## Directions:
Everything from the line containing "focal_35mm: 366" to the end of the material, both ends included, should be repeated exactly; please give only those lines.

== Dataset records

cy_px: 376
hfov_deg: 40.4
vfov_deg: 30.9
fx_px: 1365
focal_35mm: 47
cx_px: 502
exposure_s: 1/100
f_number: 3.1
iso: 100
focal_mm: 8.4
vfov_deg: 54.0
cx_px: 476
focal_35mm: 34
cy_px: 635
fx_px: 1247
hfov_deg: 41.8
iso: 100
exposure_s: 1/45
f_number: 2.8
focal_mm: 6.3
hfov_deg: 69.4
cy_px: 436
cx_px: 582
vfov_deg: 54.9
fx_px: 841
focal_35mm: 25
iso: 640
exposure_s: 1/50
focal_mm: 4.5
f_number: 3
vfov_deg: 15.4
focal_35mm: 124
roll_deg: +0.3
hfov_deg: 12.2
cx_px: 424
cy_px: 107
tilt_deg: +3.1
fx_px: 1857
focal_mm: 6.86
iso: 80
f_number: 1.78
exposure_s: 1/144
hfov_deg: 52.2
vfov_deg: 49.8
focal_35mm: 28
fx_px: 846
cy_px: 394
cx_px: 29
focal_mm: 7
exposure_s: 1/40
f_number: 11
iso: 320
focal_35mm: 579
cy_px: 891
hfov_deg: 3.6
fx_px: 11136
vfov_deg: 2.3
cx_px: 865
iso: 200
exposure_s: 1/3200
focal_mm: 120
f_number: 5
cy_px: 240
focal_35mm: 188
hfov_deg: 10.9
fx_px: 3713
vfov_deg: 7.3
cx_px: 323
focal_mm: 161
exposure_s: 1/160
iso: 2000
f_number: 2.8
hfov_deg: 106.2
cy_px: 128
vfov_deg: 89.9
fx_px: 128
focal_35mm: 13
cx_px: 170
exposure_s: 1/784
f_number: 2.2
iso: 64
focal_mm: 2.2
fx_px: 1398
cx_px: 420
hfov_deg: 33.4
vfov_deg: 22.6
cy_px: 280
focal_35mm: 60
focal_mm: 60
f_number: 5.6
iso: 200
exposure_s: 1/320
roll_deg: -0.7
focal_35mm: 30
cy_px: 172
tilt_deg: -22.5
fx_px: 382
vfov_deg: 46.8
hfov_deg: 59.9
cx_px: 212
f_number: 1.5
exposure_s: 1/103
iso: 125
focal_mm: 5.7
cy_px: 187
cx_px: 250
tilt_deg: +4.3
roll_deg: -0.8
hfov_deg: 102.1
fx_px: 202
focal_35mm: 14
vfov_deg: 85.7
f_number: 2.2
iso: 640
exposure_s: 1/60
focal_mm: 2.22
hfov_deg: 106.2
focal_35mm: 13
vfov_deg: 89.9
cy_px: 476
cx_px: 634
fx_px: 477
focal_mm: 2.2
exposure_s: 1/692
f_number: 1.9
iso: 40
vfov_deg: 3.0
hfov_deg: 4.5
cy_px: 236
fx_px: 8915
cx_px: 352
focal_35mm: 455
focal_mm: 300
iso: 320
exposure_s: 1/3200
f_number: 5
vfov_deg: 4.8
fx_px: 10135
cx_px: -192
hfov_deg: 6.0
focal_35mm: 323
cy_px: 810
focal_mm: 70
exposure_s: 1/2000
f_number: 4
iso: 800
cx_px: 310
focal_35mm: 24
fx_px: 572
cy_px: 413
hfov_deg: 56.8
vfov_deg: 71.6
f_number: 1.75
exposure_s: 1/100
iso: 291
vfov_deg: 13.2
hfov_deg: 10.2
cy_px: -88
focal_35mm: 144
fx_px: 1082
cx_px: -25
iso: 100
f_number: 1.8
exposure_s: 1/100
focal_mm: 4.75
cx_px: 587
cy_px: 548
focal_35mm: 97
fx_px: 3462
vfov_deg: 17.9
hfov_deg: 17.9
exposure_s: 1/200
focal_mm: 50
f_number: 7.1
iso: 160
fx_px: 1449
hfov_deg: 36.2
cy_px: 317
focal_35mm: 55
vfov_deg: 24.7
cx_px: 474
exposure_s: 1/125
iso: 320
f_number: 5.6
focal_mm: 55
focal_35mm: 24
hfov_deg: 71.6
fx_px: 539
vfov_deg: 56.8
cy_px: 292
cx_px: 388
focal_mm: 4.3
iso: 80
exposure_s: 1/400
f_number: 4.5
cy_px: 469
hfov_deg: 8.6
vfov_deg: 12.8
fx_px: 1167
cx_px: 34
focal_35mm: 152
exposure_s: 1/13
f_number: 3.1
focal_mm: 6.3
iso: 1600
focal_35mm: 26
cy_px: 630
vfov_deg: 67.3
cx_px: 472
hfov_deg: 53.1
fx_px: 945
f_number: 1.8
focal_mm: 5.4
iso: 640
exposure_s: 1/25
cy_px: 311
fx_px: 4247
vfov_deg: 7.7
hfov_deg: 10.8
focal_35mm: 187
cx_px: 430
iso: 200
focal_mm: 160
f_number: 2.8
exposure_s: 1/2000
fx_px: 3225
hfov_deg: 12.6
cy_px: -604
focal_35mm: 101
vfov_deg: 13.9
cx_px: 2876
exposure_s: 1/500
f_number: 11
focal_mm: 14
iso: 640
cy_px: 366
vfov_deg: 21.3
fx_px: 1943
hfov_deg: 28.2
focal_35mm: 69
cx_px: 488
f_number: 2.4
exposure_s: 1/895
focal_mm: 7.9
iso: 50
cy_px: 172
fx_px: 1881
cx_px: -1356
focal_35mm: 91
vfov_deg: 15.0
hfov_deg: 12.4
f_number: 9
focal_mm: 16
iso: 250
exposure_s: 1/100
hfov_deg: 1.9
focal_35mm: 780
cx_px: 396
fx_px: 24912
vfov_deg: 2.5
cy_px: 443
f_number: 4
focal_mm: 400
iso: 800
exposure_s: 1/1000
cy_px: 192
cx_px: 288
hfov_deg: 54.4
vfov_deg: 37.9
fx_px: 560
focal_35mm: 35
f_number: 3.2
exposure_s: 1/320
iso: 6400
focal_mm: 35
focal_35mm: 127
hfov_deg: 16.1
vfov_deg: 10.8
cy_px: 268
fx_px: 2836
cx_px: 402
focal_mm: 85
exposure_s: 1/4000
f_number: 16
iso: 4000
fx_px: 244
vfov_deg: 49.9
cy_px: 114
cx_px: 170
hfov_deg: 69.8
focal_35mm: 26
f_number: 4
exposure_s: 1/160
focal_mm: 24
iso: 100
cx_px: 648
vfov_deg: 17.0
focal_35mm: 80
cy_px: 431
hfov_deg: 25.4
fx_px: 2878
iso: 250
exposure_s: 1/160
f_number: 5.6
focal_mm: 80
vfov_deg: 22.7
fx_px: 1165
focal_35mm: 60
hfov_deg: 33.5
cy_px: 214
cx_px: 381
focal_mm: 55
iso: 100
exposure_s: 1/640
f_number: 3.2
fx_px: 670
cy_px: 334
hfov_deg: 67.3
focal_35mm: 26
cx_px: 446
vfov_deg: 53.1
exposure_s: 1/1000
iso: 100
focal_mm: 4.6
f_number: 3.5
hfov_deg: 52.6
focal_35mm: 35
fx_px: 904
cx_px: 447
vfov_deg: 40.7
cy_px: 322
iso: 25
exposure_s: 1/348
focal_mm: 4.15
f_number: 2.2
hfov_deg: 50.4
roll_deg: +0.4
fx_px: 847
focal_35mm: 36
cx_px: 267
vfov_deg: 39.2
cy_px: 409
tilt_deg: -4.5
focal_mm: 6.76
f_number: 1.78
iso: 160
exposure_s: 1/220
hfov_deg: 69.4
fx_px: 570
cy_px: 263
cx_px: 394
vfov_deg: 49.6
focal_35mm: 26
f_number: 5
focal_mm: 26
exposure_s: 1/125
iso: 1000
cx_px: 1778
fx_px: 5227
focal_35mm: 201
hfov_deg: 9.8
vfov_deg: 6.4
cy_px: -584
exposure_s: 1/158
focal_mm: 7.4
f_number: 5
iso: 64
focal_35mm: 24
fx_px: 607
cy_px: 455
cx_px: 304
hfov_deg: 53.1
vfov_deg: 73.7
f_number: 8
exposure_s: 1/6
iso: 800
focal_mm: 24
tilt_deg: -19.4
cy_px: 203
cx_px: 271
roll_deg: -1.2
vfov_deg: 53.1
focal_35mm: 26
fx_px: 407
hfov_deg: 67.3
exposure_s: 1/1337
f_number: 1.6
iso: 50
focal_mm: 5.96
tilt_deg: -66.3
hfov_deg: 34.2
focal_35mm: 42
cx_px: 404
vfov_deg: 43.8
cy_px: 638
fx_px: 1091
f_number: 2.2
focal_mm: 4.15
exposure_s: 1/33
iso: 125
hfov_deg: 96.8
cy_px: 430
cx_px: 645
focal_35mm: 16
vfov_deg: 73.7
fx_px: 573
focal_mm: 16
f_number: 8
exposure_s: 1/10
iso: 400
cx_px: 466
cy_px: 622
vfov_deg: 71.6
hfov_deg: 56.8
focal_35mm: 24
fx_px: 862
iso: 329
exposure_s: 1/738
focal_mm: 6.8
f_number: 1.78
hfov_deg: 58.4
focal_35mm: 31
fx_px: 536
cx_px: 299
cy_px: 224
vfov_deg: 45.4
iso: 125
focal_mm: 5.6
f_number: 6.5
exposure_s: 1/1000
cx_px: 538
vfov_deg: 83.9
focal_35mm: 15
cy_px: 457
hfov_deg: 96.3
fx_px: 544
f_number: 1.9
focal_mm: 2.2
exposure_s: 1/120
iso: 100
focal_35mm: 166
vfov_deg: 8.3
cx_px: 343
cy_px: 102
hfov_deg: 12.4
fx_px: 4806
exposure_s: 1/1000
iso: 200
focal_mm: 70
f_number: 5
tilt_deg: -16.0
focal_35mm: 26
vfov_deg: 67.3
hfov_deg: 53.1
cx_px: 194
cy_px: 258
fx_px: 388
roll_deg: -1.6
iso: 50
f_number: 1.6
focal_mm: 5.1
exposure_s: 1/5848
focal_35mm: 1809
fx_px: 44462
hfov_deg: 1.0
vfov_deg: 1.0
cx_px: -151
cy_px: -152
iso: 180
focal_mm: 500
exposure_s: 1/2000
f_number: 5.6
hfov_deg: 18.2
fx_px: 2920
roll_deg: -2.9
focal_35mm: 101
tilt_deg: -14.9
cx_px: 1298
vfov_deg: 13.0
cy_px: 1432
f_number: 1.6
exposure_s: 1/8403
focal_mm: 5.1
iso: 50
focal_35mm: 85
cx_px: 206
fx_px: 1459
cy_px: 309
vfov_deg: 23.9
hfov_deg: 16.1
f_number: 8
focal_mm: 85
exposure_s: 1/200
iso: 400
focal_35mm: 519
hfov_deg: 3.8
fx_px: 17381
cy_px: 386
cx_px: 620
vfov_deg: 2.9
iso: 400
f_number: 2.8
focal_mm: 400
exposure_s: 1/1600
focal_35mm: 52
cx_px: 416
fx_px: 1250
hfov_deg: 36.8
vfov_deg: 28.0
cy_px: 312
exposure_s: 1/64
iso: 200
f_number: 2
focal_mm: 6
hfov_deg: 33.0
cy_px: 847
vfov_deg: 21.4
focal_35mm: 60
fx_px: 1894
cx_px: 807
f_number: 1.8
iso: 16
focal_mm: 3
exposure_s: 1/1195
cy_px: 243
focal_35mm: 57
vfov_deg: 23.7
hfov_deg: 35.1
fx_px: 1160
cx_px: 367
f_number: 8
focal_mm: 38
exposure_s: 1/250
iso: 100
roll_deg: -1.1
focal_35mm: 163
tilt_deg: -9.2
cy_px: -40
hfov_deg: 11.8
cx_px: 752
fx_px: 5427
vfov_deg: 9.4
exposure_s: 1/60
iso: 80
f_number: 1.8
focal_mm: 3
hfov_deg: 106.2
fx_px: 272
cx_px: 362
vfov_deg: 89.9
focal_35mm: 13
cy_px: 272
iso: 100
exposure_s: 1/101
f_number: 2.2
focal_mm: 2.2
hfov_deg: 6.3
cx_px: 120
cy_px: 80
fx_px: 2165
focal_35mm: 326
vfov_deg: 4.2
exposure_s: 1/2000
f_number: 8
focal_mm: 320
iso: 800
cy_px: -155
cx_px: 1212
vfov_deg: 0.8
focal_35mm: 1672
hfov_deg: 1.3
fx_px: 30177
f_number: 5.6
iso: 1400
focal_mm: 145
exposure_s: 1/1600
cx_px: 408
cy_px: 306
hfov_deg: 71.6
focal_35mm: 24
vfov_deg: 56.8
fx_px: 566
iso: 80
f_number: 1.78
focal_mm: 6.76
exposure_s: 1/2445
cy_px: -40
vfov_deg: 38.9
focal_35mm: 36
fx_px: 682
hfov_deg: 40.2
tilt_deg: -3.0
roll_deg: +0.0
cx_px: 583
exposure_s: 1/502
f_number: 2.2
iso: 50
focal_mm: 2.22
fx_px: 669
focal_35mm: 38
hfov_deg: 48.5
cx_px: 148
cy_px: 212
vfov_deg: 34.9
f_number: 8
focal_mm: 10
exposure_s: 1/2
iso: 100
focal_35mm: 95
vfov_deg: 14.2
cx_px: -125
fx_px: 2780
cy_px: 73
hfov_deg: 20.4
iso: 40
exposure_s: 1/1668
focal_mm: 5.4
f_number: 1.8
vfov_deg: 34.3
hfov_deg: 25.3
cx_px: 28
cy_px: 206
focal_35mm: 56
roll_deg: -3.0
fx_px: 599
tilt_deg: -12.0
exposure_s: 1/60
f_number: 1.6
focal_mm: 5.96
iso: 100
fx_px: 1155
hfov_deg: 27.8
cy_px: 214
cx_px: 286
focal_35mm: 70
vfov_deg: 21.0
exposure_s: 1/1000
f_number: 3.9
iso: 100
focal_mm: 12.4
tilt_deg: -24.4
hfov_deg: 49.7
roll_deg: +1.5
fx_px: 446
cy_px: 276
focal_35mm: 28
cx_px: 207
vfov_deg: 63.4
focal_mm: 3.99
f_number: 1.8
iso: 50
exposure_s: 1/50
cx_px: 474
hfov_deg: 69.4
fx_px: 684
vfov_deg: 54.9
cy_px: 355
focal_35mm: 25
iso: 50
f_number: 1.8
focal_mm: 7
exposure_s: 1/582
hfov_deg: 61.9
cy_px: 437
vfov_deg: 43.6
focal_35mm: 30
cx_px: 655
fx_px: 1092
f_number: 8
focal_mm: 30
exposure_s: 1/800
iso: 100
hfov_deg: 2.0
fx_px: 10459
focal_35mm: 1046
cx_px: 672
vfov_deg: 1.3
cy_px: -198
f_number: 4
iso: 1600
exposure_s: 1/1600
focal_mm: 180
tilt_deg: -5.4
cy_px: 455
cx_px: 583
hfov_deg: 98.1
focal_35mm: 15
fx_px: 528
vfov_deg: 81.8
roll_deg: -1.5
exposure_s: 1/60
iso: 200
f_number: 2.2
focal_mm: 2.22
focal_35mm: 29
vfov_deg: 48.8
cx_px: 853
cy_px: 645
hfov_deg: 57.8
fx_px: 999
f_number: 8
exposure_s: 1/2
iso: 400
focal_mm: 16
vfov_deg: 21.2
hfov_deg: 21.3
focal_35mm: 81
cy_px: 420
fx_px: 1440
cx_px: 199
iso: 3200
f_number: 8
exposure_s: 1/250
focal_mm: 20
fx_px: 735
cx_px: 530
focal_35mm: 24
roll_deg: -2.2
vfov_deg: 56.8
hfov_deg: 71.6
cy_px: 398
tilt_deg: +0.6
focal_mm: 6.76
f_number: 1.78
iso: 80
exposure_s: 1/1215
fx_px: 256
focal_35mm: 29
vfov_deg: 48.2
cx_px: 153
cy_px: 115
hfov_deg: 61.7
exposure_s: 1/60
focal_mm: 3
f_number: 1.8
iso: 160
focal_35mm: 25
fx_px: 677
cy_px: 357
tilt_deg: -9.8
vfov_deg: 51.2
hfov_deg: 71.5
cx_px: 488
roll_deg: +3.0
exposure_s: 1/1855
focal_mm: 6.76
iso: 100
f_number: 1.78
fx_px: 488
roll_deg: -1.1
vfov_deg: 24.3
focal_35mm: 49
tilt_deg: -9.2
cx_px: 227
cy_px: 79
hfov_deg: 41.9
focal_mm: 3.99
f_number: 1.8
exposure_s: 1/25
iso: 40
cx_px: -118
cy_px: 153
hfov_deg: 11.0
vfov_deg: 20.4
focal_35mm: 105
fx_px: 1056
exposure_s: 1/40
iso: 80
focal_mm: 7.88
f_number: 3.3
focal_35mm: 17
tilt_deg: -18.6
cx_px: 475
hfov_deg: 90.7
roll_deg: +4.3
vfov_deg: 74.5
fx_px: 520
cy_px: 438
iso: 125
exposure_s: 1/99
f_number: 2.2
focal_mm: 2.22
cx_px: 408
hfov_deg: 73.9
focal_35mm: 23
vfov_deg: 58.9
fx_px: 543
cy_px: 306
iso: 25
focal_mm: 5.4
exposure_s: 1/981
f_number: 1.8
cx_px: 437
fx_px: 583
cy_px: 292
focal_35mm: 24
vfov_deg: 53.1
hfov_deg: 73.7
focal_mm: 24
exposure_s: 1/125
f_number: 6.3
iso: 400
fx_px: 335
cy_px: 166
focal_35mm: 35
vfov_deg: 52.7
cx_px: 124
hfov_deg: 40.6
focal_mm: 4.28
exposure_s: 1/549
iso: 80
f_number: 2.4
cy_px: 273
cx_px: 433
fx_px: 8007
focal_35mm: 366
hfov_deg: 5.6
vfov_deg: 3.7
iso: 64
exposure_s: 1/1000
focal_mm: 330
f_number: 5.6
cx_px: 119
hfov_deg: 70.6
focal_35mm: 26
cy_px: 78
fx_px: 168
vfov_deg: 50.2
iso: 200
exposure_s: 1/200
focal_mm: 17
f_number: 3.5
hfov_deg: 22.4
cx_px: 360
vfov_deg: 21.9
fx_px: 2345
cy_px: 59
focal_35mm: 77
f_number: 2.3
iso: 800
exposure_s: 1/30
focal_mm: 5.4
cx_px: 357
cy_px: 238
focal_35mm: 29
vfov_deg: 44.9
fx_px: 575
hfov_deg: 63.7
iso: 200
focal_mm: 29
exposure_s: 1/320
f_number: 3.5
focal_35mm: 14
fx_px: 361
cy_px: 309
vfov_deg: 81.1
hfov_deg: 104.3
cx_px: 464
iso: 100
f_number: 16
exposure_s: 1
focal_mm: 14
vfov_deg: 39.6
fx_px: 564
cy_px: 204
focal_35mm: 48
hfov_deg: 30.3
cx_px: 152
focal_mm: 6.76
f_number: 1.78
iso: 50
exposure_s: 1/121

====

## Answer section:
focal_35mm: 366
hfov_deg: 5.6
vfov_deg: 3.7
iso: 64
exposure_s: 1/1000
focal_mm: 330
f_number: 5.6
cx_px: 119
hfov_deg: 70.6
focal_35mm: 26
cy_px: 78
fx_px: 168
vfov_deg: 50.2
iso: 200
exposure_s: 1/200
focal_mm: 17
f_number: 3.5
hfov_deg: 22.4
cx_px: 360
vfov_deg: 21.9
fx_px: 2345
cy_px: 59
focal_35mm: 77
f_number: 2.3
iso: 800
exposure_s: 1/30
focal_mm: 5.4
cx_px: 357
cy_px: 238
focal_35mm: 29
vfov_deg: 44.9
fx_px: 575
hfov_deg: 63.7
iso: 200
focal_mm: 29
exposure_s: 1/320
f_number: 3.5
focal_35mm: 14
fx_px: 361
cy_px: 309
vfov_deg: 81.1
hfov_deg: 104.3
cx_px: 464
iso: 100
f_number: 16
exposure_s: 1
focal_mm: 14
vfov_deg: 39.6
fx_px: 564
cy_px: 204
focal_35mm: 48
hfov_deg: 30.3
cx_px: 152
focal_mm: 6.76
f_number: 1.78
iso: 50
exposure_s: 1/121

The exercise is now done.